Quatre armes de poing, deux fusils semi-automatiques, un fusil à pompe... Depuis l’été 2020, Kelly Siu a lui accumulé une impressionnante collection, entamée à cause de la crainte de voir les manifestations du mouvement «Black Lives Matter» tourner à l’émeute à Los Angeles. Son père vietnamien, arrivé aux Etats-Unis pour fuir la guerre, et sa mère chinoise, ont été «très déçus» par la nouvelle passion de cet infirmier de 31 ans.

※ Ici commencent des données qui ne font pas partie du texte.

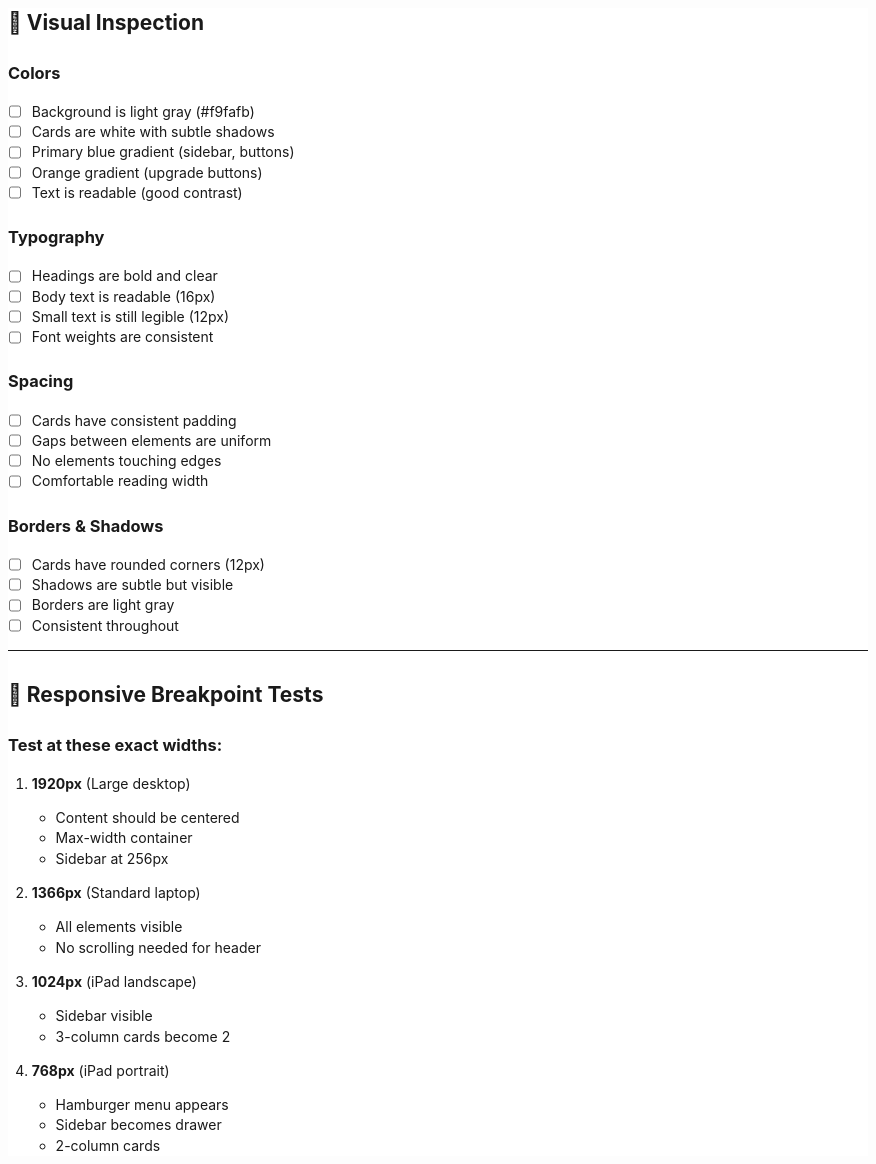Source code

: ## 🎨 Visual Inspection

### Colors
- [ ] Background is light gray (#f9fafb)
- [ ] Cards are white with subtle shadows
- [ ] Primary blue gradient (sidebar, buttons)
- [ ] Orange gradient (upgrade buttons)
- [ ] Text is readable (good contrast)

### Typography
- [ ] Headings are bold and clear
- [ ] Body text is readable (16px)
- [ ] Small text is still legible (12px)
- [ ] Font weights are consistent

### Spacing
- [ ] Cards have consistent padding
- [ ] Gaps between elements are uniform
- [ ] No elements touching edges
- [ ] Comfortable reading width

### Borders & Shadows
- [ ] Cards have rounded corners (12px)
- [ ] Shadows are subtle but visible
- [ ] Borders are light gray
- [ ] Consistent throughout

---

## 📱 Responsive Breakpoint Tests

### Test at these exact widths:
1. **1920px** (Large desktop)
   - Content should be centered
   - Max-width container
   - Sidebar at 256px

2. **1366px** (Standard laptop)
   - All elements visible
   - No scrolling needed for header

3. **1024px** (iPad landscape)
   - Sidebar visible
   - 3-column cards become 2

4. **768px** (iPad portrait)
   - Hamburger menu appears
   - Sidebar becomes drawer
   - 2-column cards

Mais la tuerie de Monterey Park le conforte dans son choix. Il aurait pu croiser le tireur: quelques heures avant le massacre, il fêtait le Nouvel an chinois en famille sur un marché public de la ville. «Une autre tuerie pourrait arriver», souffle-t-il, en attendant son permis l’autorisant à porter une arme dans les lieux publics.
«Savoir que j’ai ça au cas où et que je suis capable de répondre à cette situation me tranquillise.» Pour de nombreux Américains d’origine asiatique, «grandir avec des armes à feu autour de soi ne fait pas partie de la culture», complète son professeur, Tom Nguyen.
Depuis deux ans, cet instructeur a créé un groupe dédié aux «progressistes» intimidés par l’atmosphère très blanche et conservatrice des stands de tir. Succès immédiat: sur 600 élèves, environ un tiers sont d’origine asiatique. Selon lui, les tueries ont plutôt tendance à provoquer un afflux de nouveaux membres. «Beaucoup d’entre eux sont fondamentalement intimidés», relate le quinquagénaire. «Mais au final, la peur d’être pris pour cible l’emporte sur leur crainte des armes à feu.»